Over the next few days, they dug deeper into the Hawthorne archives.
Liam’s cousin, a student at the nearby university, worked part-time at the historical society and managed to pull public records for the Hawthorne estate.
They found real estate deals tied to scandal, campaign donations to local officials, and names of other families who had married into the Hall legacy—Langston, Crane, Whitmore.
Mia. Clara’s ex. Even the headmaster’s wife.
The Society wasn’t just a group.
It was a dynasty.
One that groomed its children to become masters of the world by controlling the narrative before they even hit puberty.
Nathaniel had been raised to be perfect.
Not loved.
Not nurtured.
Engineered.
One night, Evelyn returned to the ledger.
And found a newer entry—written in red ink.
A record of Evelyn’s engagement.
Target secured: Evelyn Monroe.
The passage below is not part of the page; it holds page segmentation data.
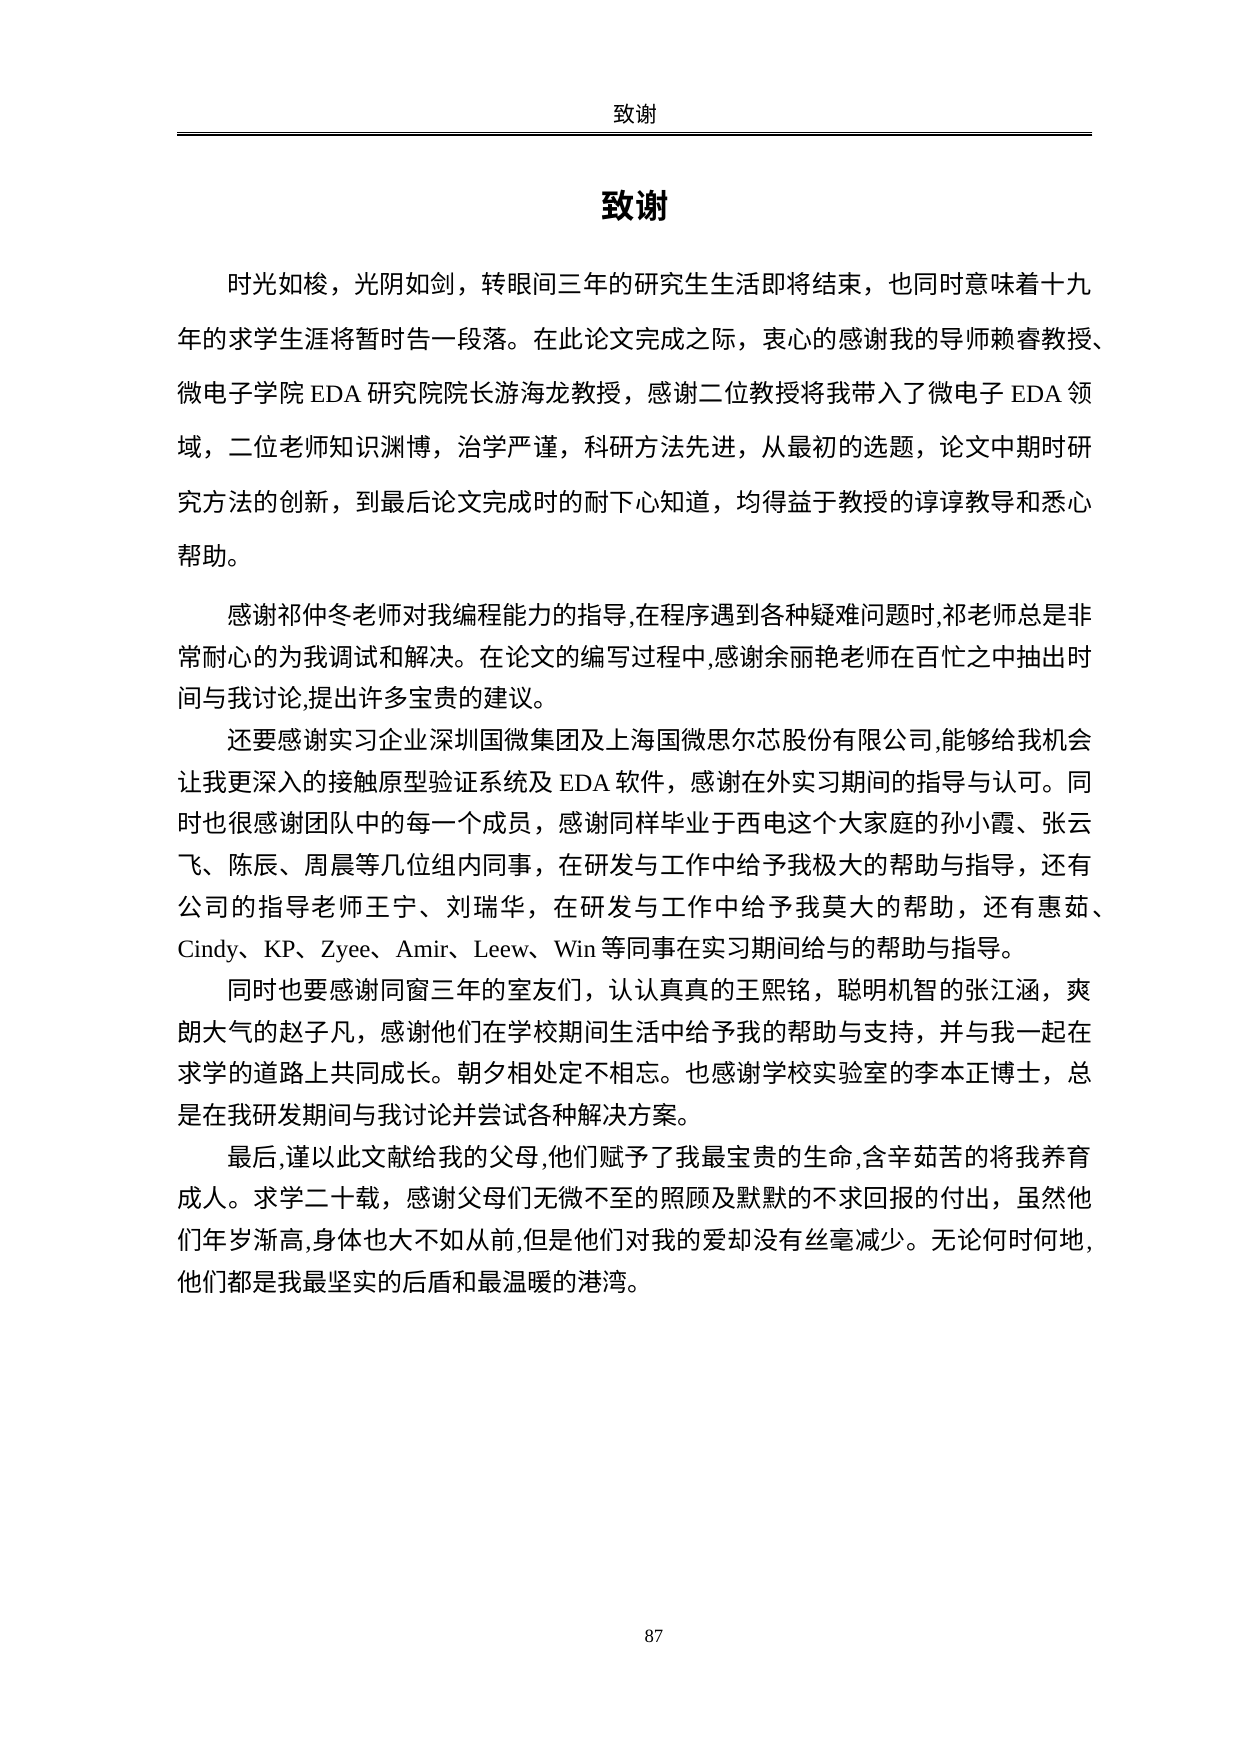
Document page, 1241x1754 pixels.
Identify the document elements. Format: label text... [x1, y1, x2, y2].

text 感谢祁仲冬老师对我编程能力的指导,在程序遇到各种疑难问题时,祁老师总是非常耐心的为我调试和解决。在论文的编写过程中,感谢余丽艳老师在百忙之中抽出时间与我讨论,提出许多宝贵的建议。 [177, 591, 1092, 716]
text 最后,谨以此文献给我的父母,他们赋予了我最宝贵的生命,含辛茹苦的将我养育成人。求学二十载，感谢父母们无微不至的照顾及默默的不求回报的付出，虽然他们年岁渐高,身体也大不如从前,但是他们对我的爱却没有丝毫减少。无论何时何地,他们都是我最坚实的后盾和最温暖的港湾。 [177, 1133, 1092, 1299]
text 致谢 [177, 186, 1092, 227]
text 还要感谢实习企业深圳国微集团及上海国微思尔芯股份有限公司,能够给我机会让我更深入的接触原型验证系统及EDA软件，感谢在外实习期间的指导与认可。同时也很感谢团队中的每一个成员，感谢同样毕业于西电这个大家庭的孙小霞、张云飞、陈辰、周晨等几位组内同事，在研发与工作中给予我极大的帮助与指导，还有公司的指导老师王宁、刘瑞华，在研发与工作中给予我莫大的帮助，还有惠茹、Cindy、KP、Zyee、Amir、Leew、Win等同事在实习期间给与的帮助与指导。 [177, 716, 1092, 966]
text 同时也要感谢同窗三年的室友们，认认真真的王熙铭，聪明机智的张江涵，爽朗大气的赵子凡，感谢他们在学校期间生活中给予我的帮助与支持，并与我一起在求学的道路上共同成长。朝夕相处定不相忘。也感谢学校实验室的李本正博士，总是在我研发期间与我讨论并尝试各种解决方案。 [177, 966, 1092, 1133]
text 时光如梭，光阴如剑，转眼间三年的研究生生活即将结束，也同时意味着十九年的求学生涯将暂时告一段落。在此论文完成之际，衷心的感谢我的导师赖睿教授、微电子学院EDA研究院院长游海龙教授，感谢二位教授将我带入了微电子EDA领域，二位老师知识渊博，治学严谨，科研方法先进，从最初的选题，论文中期时研究方法的创新，到最后论文完成时的耐下心知道，均得益于教授的谆谆教导和悉心帮助。 [177, 265, 1092, 573]
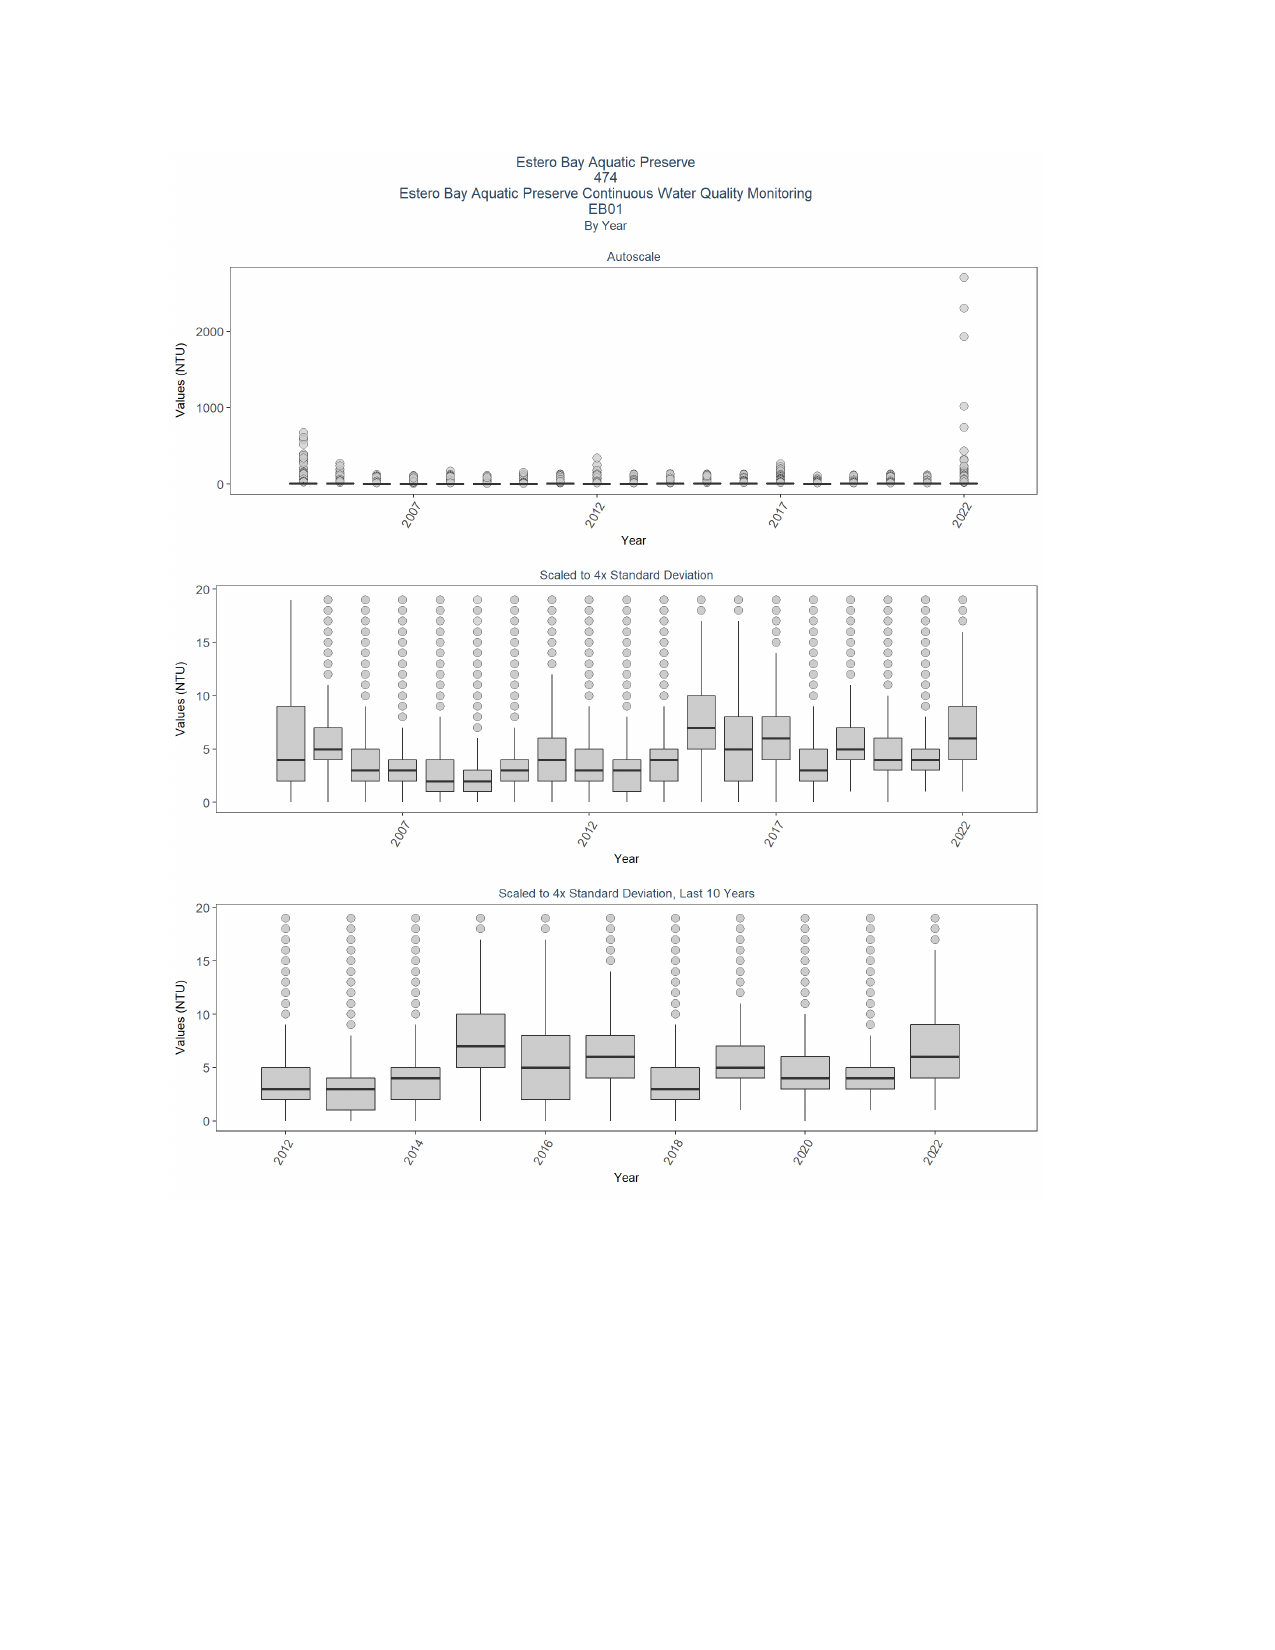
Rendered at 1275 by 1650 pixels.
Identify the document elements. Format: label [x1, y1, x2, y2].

picture [168, 150, 1044, 1200]
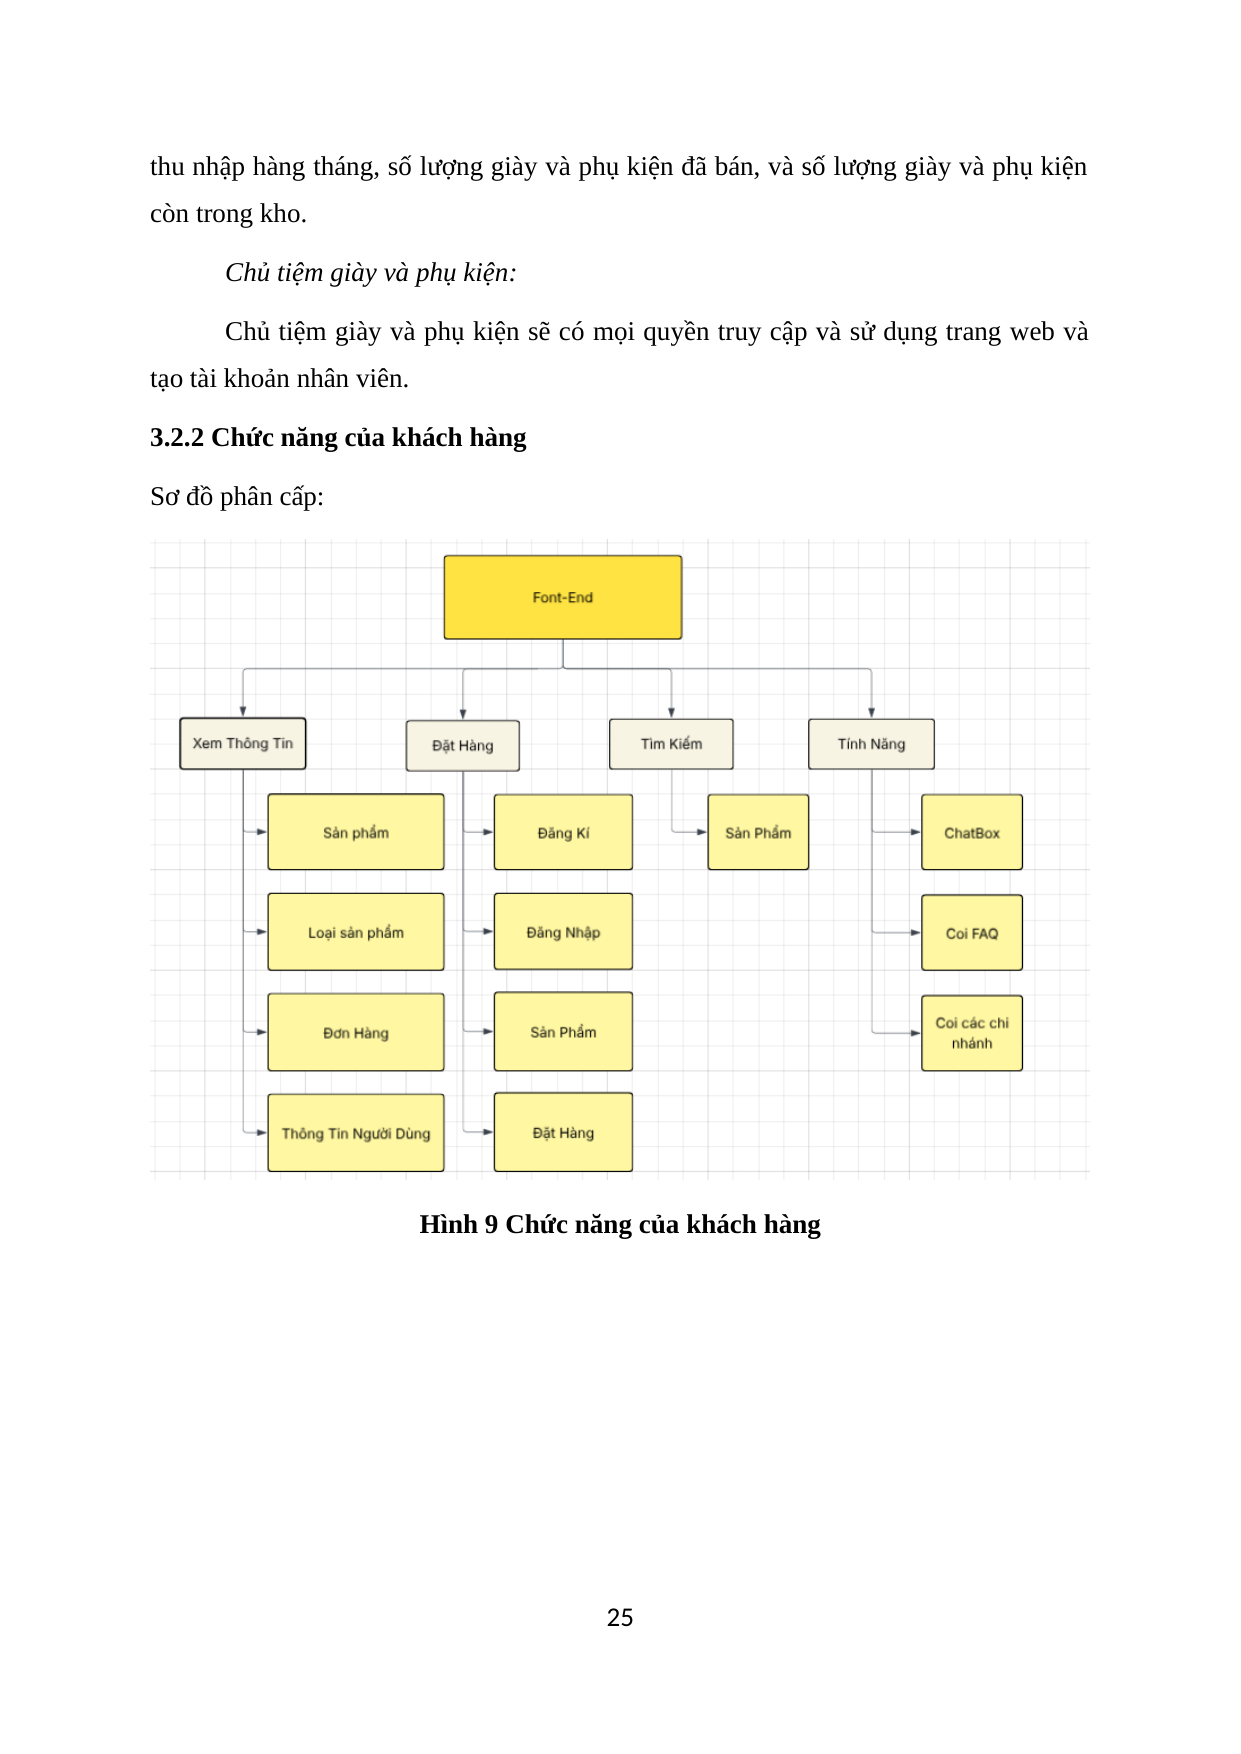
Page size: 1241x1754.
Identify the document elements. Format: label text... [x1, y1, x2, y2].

text Chủ tiệm giày và phụ kiện: [150, 256, 1090, 287]
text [150, 150, 1090, 228]
text Sơ đồ phân cấp: [150, 480, 1090, 511]
text Hình 9 Chức năng của khách hàng [150, 1208, 1090, 1239]
text Chủ tiệm giày và phụ kiện sẽ có mọi quyền truy cập và sử dụng trang web và tạo tài khoản nhân viên. [150, 315, 1090, 393]
picture [150, 539, 1091, 1180]
text 3.2.2 Chức năng của khách hàng [150, 421, 1090, 452]
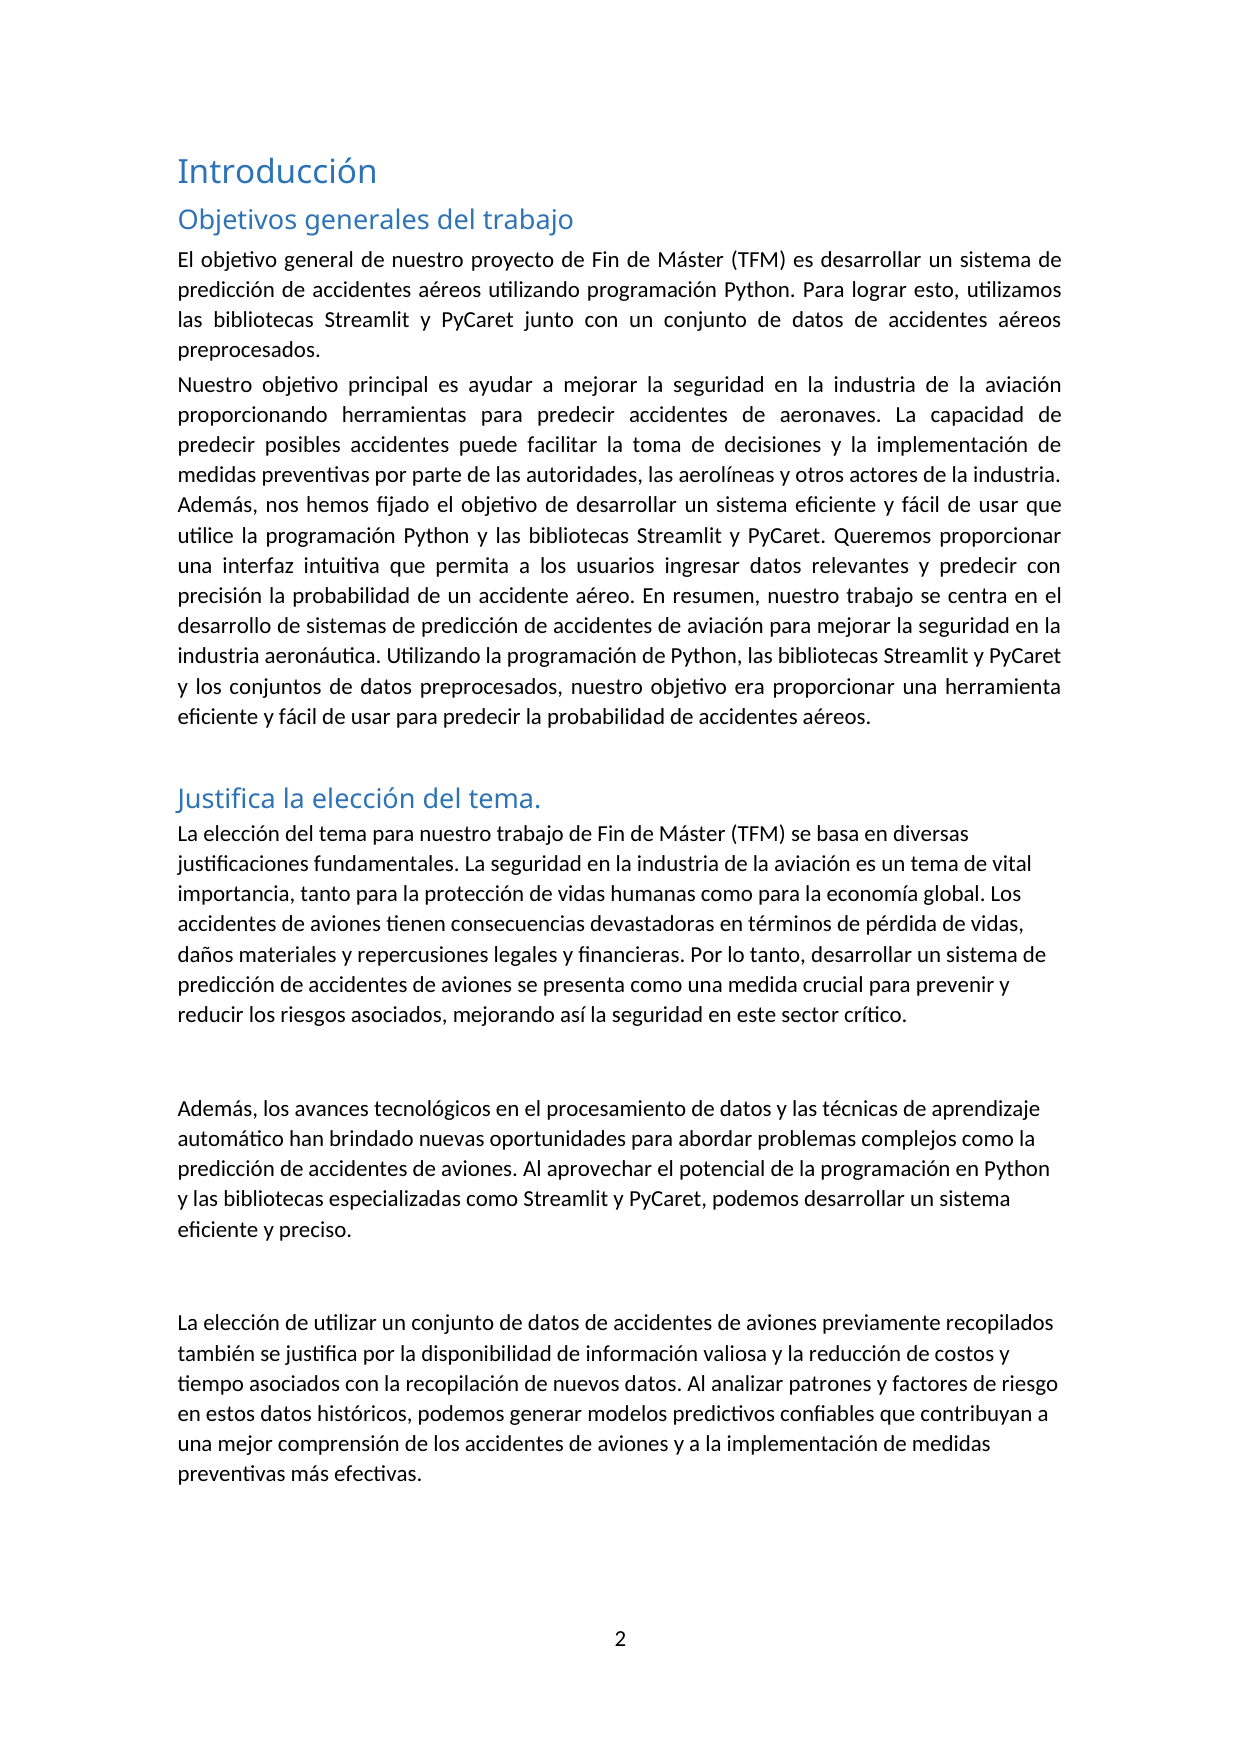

Ceremony scheduled. Estate access in progress. No complications.
And beneath that—
Termination option prepared in case of failure.
She traced the ink with her finger.
“This is how they see me,” she whispered. “A strategy.”
Liam looked at her from across the room.
“Not anymore.”
She looked up.
He was watching her—not like she was a puzzle, or a plan, or an obstacle.
But like she was herself.
“Do you think he ever felt anything real?” Evelyn asked.
“Nathaniel?”
She nodded.
Liam exhaled.
“I think he wanted to,” he said. “But he was taught not to. Trained not to. Love makes you hesitate. They don’t tolerate hesitation.”
Evelyn nodded slowly.
“I almost married him,” she said. “I would’ve walked straight into their hands.”
“But you didn’t.”
“Because I died first.”
Silence stretched between them.
Then Evelyn said, “I don’t know if that’s the worst part... or the best.”
They added everything they found into their exposé.
Photos from the ledger.
Clips of the family tree.
Voice memos of Evelyn reading the manipulation entries aloud.
The segment would come after the surveillance clips—like a gut punch following a slap.
Let them see who Nathaniel was.
Then let them see why.
As Evelyn walked through school the next day, she caught Nathaniel watching her from across the hall.
His face unreadable.
But his eyes?
Terrified.
She didn’t flinch.
Because now, she understood.
He wasn’t the villain of her story.
He was the byproduct of one.
And she was no longer afraid of him.